Две женщины, пошатываясь, прошли мимо нее — их лица были сокрыты не то вуалями, не то масками. Может, грим? Кожа не могла быть настолько бледной без каких-либо прикрас.
Сама того не осознав, Кэтрин очутилась в центре толпы — и почувствовала себя зверем, над которым кружатся прекрасно осведомленные о его серьезной ране стервятники. Конечно, от этих сутулых стариков большого вреда не жди… Но все-таки, что их сюда привлекло? Чем был вызван тот призрак ажиотажа, что прошел по их безмолвным рядам? Ведь никаких типичных атрибутов карнавала — палаток с сувенирами, угощений на вынос — здесь не было. Как и Майка, которого она продолжала безутешно высматривать впереди. Стальные острия тросточек постукивали по земле, толпа ускорялась, будто не желая пропустить что-то впереди, некое зрелище или уличное действо. Когда она остановилась, потрясенно озираясь, трое гостей за ее спиной тоже встали — и, вне всяких сомнений, о чем-то зашептались. Поняв, что ждать ее придется, возможно, долго, они попросту обогнули Кэтрин, сверкнув в сиянии окна высокими воротниками и плиссированными юбками в пол, итонскими фраками с «ласточкиными хвостами»
[16] и короткими вязаными накидками… Нарядами, что вышли из моды сто лет назад.
Их узорчатые вуали скрывали не лица, а маски, или белые пятна сценического грима. Их окутывал густой запах лаванды — запах, не способный перебить камфору и затхлый дух одежды, вечность провалявшейся в сыром подвале.
— Эй! — окликнула Кэтрин идущих. — Постойте! Я ищу…
Ее проигнорировали. Кто-то позади тихо хихикнул.
Вы еще смеетесь? В зеркало бы глянули! Над собой смеяться надо!
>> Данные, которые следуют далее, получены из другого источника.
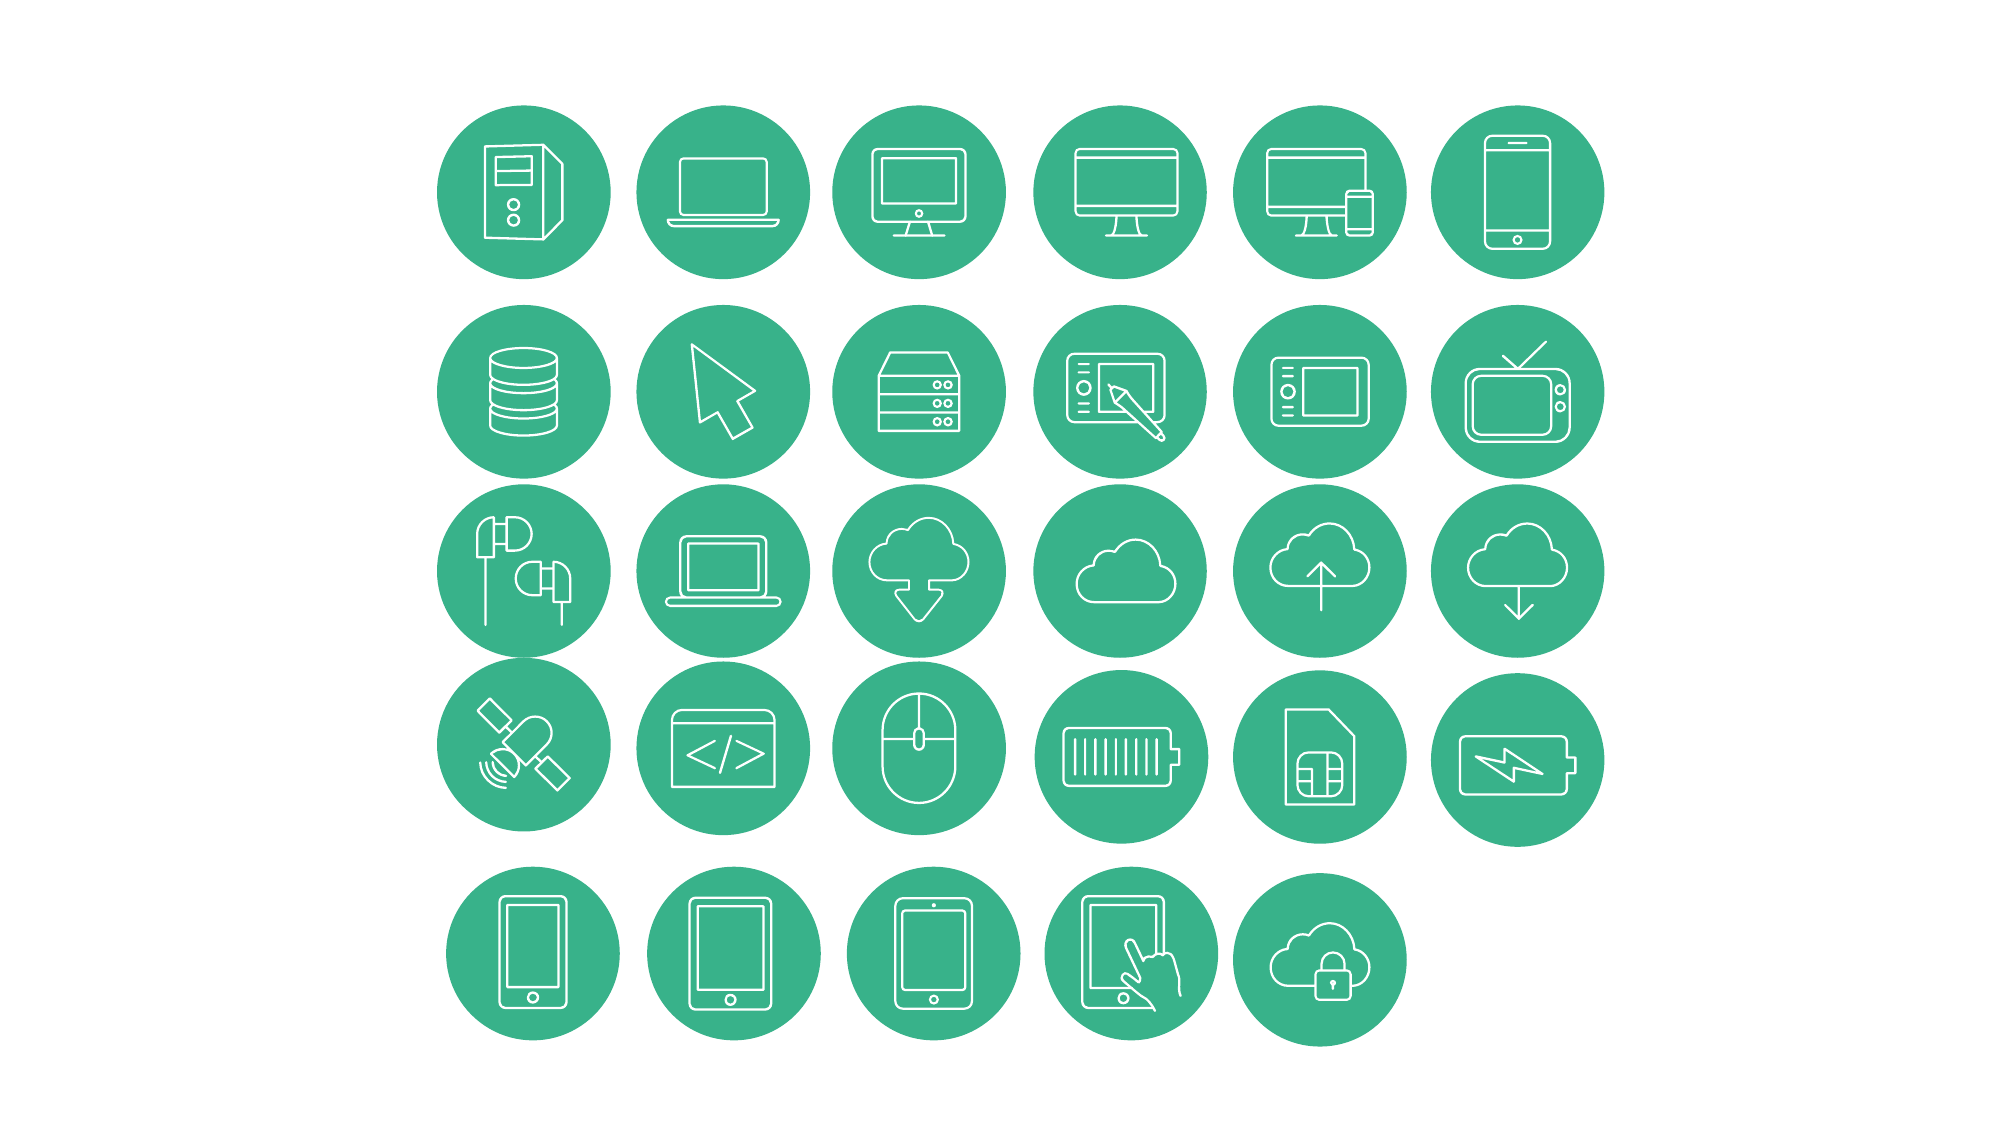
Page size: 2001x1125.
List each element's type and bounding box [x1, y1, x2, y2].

В конце улицы замаячил еще один полосатый столб, блокирующий подходы к деревне. Кэтрин захотелось закричать во всю мощь легких. За этой наспех устроенной оградой царила тьма, не прореженная ни деревьями, ни живой изгородью, ни видом посеребренных луной полей. Мир будто уперся в великое Ничто, достиг самого края. Если там, за столбом, и была машина, привезшая Майка и Тару в Магбар-Вуд, ее попросту не было видно.
Ее внимание переключилось на скопище безмолвных фигур, прижавшихся друг к другу в относительно ярких лучах света из самого последнего окна на улице. Их было не так уж и много. Пожилой мужчина в самом центре группы выплясывал на узкой полоске тротуара — его руки периодически взмывали над кромками шляп зрителей. Танец, исполняемый им, либо давным-давно вышел из моды, либо и вовсе был придуман где-то здесь, в округе, да так ее никогда и не покинул. На голове старика болтался из стороны в сторону черный парик. В прорехе между смоляными кудрями лицо было белым-бело — штукатурка так и осыпалась хлопьями со лба и щек. Накладные ресницы придавали облику старца что-то от потасканного и побитого временем трансвестита — избыточно пышные и напрочь неестественные. На шее танцора красовалось жабо, а глаза — нарисованные, не настоящие — жизнерадостно взирали с закрытых дряблых век. Напомаженная улыбка довершала фарс. Лакированные туфли выстукивали дробный чечеточный ритм на тротуаре.
Увидев больше, чем хотелось бы, Кэтрин решила вернуться к машине. Она засядет там и станет сигналить — Майк ее точно услышит, а если звук возмутит чокнутых, что стоят за этим безумным парадом, — что ж, так даже лучше, пусть убирают свои чертовы ограждения, если хотят спокойного праздника. Да и в салоне она будет чувствовать себя в безопасности.